Classified documents released at the National Archives show that King Mahendra found something rather more sophisticated waiting for him when he arrived at Buckingham Palace on a state visit in October 1960.
Lord Snowdon, then married to Princess Margaret, had been commissioned to create the gift.
It was, according to a Foreign Office memo kept secret for 50 years: ‘A stereophonic machine of such splendour that it excels anything hitherto made in England.
‘It plays not only records but also tapes and will allow the king to record his own court orchestra and his own compositions and then play them back to himself.’
The snag was that it cost £640 – the equivalent of £11,000 at today’s prices – and the Treasury had a strict limit of £300 for royal gifts.
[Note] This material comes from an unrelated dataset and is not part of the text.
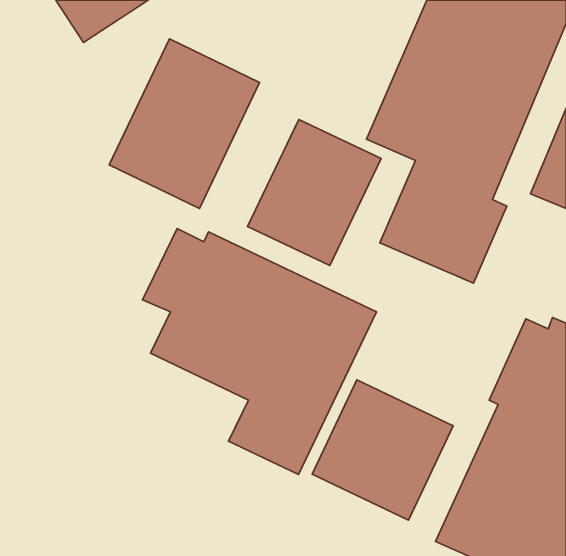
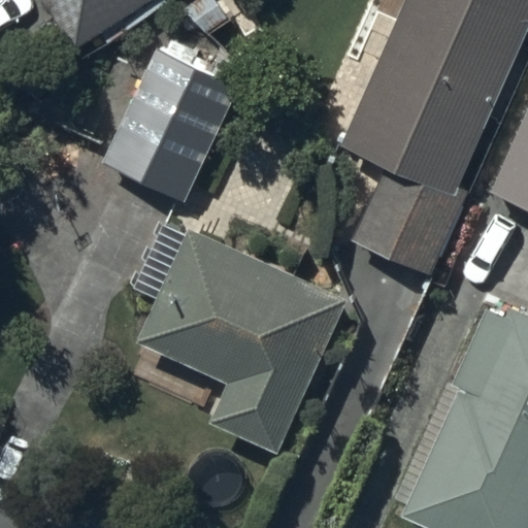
building: [248,119,381,265] -> none
building: [312,380,453,520] -> none

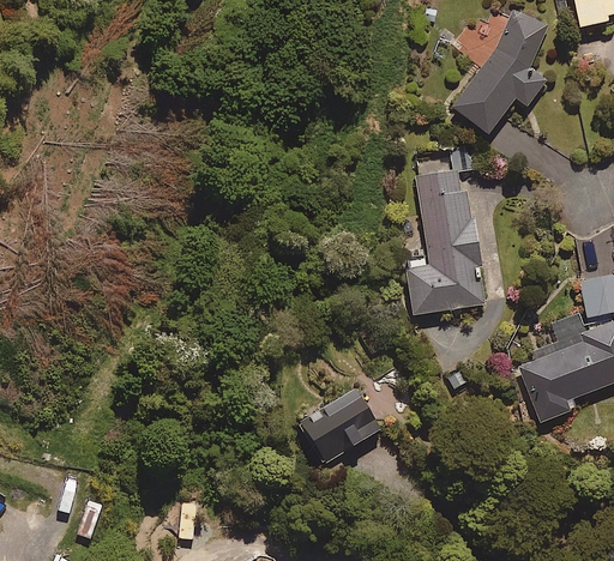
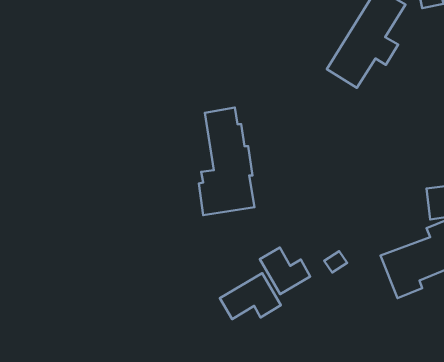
building: [408,169,483,315] -> [199,107,254,215]
building: none -> [260,247,310,294]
Sir Derick Hoyer Miller, the permanent under secretary responsible for the secret service budget, agreed to make up the difference, on the grounds that the king deserved ‘a rather specially expensive present’ in recognition of the contribution Nepalese Ghurkhas made to the British Army.
After getting approval from the Foreign Secretary, Lord Home, he sneaked the money out of a fund set aside for MI6 operations in Nepal and sent a cheque for £350 to Lord Plunket, the Queen’s equerry.
The Palace had originally intended to give the king a shotgun, so that he could go deer stalking in Scotland, but discovered that the Americans and the Russians had already done that.